# Who uses a Private Meteorological Service?



## Clapper&Company (Jan 4, 2005)

I just wanted to know if any one uses a private meteorological service? I been looking in to them for a few years now, and just wanted to see what every one thinks.


----------



## Luther (Oct 31, 2007)

I get enough information using the tv, radio, internet and the DTN. Don't feel the need to pay for another opinion on a forecast.....but that's just my opinion.


----------



## Clapper&Company (Jan 4, 2005)

You guys use DTN service?


----------



## Mark Oomkes (Dec 10, 2000)

Clapper&Company;813836 said:


> You guys use DTN service?


I love DTN.

Used it back when it was satellite based, stopped for a few years, now back on it via PC.

It has a distance tool on the radar that you can use to estimate start and stop times for precip.

That feature alone makes it worth every penny. Just wish it could figure out time estimates instead of having to figure it out myself.


----------



## Luther (Oct 31, 2007)

Clapper&Company;813836 said:


> You guys use DTN service?


Yesiree bob!

Have had it for quite a while.

Love it, love it, love it!


----------



## terrapro (Oct 21, 2006)

Mark Oomkes;813839 said:


> I love DTN.
> 
> Used it back when it was satellite based, stopped for a few years, now back on it via PC.
> 
> ...


Is it any easier than just looking at the radar and timing the speed and measuring the distance on say weather.com? That is what I usually do and it works okay for predicting timeframe. MI is kinda iffy though, sometimes it will be snowing like hell on the radar but nothing is actually happening in the entire county.


----------



## Mark Oomkes (Dec 10, 2000)

terrapro;813862 said:


> Is it any easier than just looking at the radar and timing the speed and measuring the distance on say weather.com? That is what I usually do and it works okay for predicting timeframe. *MI is kinda iffy though, sometimes it will be snowing like hell on the radar but nothing is actually happening in the entire county.*


That's because they crank the sensitivity way up, better for ratings. Seriously.

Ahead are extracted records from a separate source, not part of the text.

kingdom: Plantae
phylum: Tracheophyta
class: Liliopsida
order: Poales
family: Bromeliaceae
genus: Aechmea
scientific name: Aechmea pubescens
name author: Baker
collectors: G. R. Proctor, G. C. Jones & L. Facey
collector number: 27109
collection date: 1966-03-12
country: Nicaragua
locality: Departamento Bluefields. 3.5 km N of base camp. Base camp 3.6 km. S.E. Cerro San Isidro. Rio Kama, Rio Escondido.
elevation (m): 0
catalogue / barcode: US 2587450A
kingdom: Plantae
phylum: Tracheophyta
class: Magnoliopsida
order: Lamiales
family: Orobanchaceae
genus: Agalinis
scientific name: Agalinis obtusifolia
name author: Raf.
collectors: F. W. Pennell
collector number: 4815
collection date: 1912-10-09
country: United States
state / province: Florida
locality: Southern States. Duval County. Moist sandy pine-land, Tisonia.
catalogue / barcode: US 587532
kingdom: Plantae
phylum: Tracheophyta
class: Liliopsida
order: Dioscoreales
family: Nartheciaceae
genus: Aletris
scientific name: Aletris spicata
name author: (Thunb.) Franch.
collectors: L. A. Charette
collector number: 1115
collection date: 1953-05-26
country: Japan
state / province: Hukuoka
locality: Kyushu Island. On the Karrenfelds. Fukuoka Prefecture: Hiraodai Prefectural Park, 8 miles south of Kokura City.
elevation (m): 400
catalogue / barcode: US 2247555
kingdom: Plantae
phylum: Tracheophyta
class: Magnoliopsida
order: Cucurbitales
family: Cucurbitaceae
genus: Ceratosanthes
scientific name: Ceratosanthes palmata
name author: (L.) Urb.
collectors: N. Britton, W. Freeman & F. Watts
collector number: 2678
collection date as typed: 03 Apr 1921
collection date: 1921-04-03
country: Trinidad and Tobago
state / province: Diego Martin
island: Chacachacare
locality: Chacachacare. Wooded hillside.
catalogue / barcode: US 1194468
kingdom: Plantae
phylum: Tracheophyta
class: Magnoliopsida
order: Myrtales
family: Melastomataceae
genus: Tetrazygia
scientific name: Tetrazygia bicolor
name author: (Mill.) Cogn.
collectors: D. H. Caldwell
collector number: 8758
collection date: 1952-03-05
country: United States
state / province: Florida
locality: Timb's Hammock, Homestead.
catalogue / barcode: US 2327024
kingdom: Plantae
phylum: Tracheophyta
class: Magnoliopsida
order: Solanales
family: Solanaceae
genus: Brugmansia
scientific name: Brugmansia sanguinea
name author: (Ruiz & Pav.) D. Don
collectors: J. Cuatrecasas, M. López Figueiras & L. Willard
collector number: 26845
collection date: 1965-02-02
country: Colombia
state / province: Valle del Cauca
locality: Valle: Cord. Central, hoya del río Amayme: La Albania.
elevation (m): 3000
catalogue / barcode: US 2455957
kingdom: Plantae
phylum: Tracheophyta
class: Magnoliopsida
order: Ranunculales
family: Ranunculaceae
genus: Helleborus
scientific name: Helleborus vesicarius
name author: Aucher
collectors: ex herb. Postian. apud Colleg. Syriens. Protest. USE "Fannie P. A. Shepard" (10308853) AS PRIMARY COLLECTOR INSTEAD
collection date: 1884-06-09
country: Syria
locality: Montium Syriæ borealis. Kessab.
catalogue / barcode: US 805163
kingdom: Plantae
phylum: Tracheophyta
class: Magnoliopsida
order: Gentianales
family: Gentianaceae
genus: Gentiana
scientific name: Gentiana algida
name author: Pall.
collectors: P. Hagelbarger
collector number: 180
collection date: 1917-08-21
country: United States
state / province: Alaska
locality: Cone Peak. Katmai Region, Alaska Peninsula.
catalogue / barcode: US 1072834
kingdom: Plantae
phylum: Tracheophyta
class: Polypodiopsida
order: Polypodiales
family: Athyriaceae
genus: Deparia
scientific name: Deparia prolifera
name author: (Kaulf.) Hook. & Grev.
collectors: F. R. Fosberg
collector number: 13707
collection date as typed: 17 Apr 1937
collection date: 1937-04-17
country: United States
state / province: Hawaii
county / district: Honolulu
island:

I've pulled the local NWS radar up, local news and DTN and DTN is far more accurate for actual precipitation. There is also a feature that gives you local weather conditions, so you can check what is actually happening compared to radar. Learned that trick a long time ago. Still get some virgo\vergo\whatever, but much less.

As for the range tool, I think it is, because you can pick any spot on the radar with a mouse click, go to the leading edge of the precip, get the mileage and then work your way backwards from there. I usually start at the leading edge and go back to the first frame to get how fast it is moving. I can get it within a half hour, most of the time.


----------



## 2COR517 (Oct 23, 2008)

What is DTN?


----------



## Mark Oomkes (Dec 10, 2000)

2COR517;813872 said:


> What is DTN?


I'd like to say "Dumb Toothless Mainer" but that doesn't work.

http://www.dtn.com/

http://www.dtnmeteorlogix.com/

Is this professional enough? No mention of beer in this post. Well, until just now.


----------



## Clapper&Company (Jan 4, 2005)

Mark Oomkes;814107 said:


> I'd like to say "Dumb Toothless Mainer" but that doesn't work.
> 
> http://www.dtn.com/
> 
> ...


Hey Mark whats the difference in the two?


----------



## 2COR517 (Oct 23, 2008)

Mark Oomkes;814107 said:


> I'd like to say "Dumb Toothless Mainer" but that doesn't work.
> 
> http://www.dtn.com/
> 
> ...


Dom't try to imsult ne like that. Maine starts with am "M", mot "N". Who looks like a dunny mow?


----------



## Luther (Oct 31, 2007)

2COR517;813872 said:


> What is DTN?


Sorry....I ain't biting.


----------



## Mark Oomkes (Dec 10, 2000)

2COR517;814133 said:


> Dom't try to imsult ne like that. Maine starts with am "M", mot "N". Who looks like a dunny mow?


LMAO, very good.


----------



## 2COR517 (Oct 23, 2008)

Mark Oomkes;814609 said:


> LMAO, very good.


Use your best Elvis voice here - "Thank you, Thank you very much"


----------



## rb8484 (Aug 8, 2009)

So what does a service like this cost??


----------



## Mark Oomkes (Dec 10, 2000)

rb8484;814737 said:


> So what does a service like this cost??


12 pack a month.


----------